▶ **ARBEITSAUFTRAG**
Schreiben Sie aus dem Textauszug über die Betreuung an Hochschulen den Abschnitt von „Und ja, die“ bis einschließlich „immer größer wird.“ wortgetreu ab.

▶ **TEXTAUSZUG**
==============================

An Hochschulen wird die Betreuung der Studenten immer schlechter, eine einzelne wissenschaftliche Kraft muss sich um immer mehr Studierende kümmern. Angesichts der Finanzlage in den öffentlichen Haushalten müsse wieder über Studiengebühren gesprochen werden, sagte der Bildungsökonom Dieter Dohmen im DLF.

Der Bildungsökonom Dieter Dohmen im Gespräch mit Benedikt Schulz | 17.12.2014
    Studenten gehen am 14.10.2014 auf dem Campus Westend der Johann Wolfgang Goethe-Universität in Frankfurt am Main (Hessen) durch die glasumfasste Rotunde, die auch als Cafe dient.
    Studierende der Goethe-Universität in Frankfurt am Main. (picture alliance/dpa - Frank Rumpenhorst)
    Benedikt Schulz: "Die Zahl der Studierenden in Deutschland …", wer einen Satz so anfängt, der hat in der Regel nur eine neue Rekordmeldung im Gepäck. Aber die Fakten sprechen halt für sich! Noch nie haben so viele Menschen in Deutschland studiert, 2,7 Millionen. Und die Betroffenen sind oft genervt.
    O-Ton Studierende: Es gibt viel zu viele Vorlesungen oder Seminare, wo Studierende nicht rein können, weil die Plätze einfach zu begrenzt sind.
    Ich hatte wirklich eine Vorlesung, wo man in einem Raum für 200 Leute, der für 200 Leute ausgelegt war und 400 Leute drin waren, weil alle halt dahin wollten.
    Und ja, die Räume, das ist natürlich schon irgendwo eine Sache, die sind zu klein für diesen großen Ansturm an Menschen. Das Problem ist aber auch einfach, dass der Studiengang immer größer wird.
    Schulz: Aber um die Massen zu bewältigen, hat man in der Vergangenheit den Hochschulpakt aus der Taufe gehoben. Bund und Länder haben sich zusammengetan, haben zusammen viel Geld bereitgestellt und ja jetzt vor Kurzem erst beschlossen, dass sie das auch weiterhin machen wollen. Bis 2020 sollen so insgesamt rund 760.000 Studienplätze finanziert werden, mit insgesamt rund 13 Milliarden Euro. Stolze Zahlen. Aber anscheinend immer noch nicht genug. Denn die Betreuungsrelationen werden schlechter. Das heißt, eine wissenschaftliche Kraft muss sich um immer mehr Studierende kümmern trotz der ganzen Milliarden, die ins System gepumpt wurden. Sagt eine Studie des Forschungsinstituts für Bildungs- und Sozialökonomie. Sie erscheint heute und der Direktor des Instituts ist jetzt am Telefon. Guten Tag, Dieter Dohmen!
    Ein Einheitspreis für Studienanfänger
    Dieter Dohmen: Guten Tag nach Köln!

==============================

[Gespeicherte Dateneinträge]
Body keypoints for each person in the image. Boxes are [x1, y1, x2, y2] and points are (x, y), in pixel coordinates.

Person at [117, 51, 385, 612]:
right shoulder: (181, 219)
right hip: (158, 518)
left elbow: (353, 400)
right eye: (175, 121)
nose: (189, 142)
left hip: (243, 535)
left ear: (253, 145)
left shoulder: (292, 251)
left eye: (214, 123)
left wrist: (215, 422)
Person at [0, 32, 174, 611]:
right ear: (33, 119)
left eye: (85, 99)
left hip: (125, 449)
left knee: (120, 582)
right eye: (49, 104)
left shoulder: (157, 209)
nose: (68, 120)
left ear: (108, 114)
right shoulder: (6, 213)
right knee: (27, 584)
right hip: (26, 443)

==============================

▶ **ANTWORTFELD**
Und ja, die Räume, das ist natürlich schon irgendwo eine Sache, die sind zu klein für diesen großen Ansturm an Menschen. Das Problem ist aber auch einfach, dass der Studiengang immer größer wird.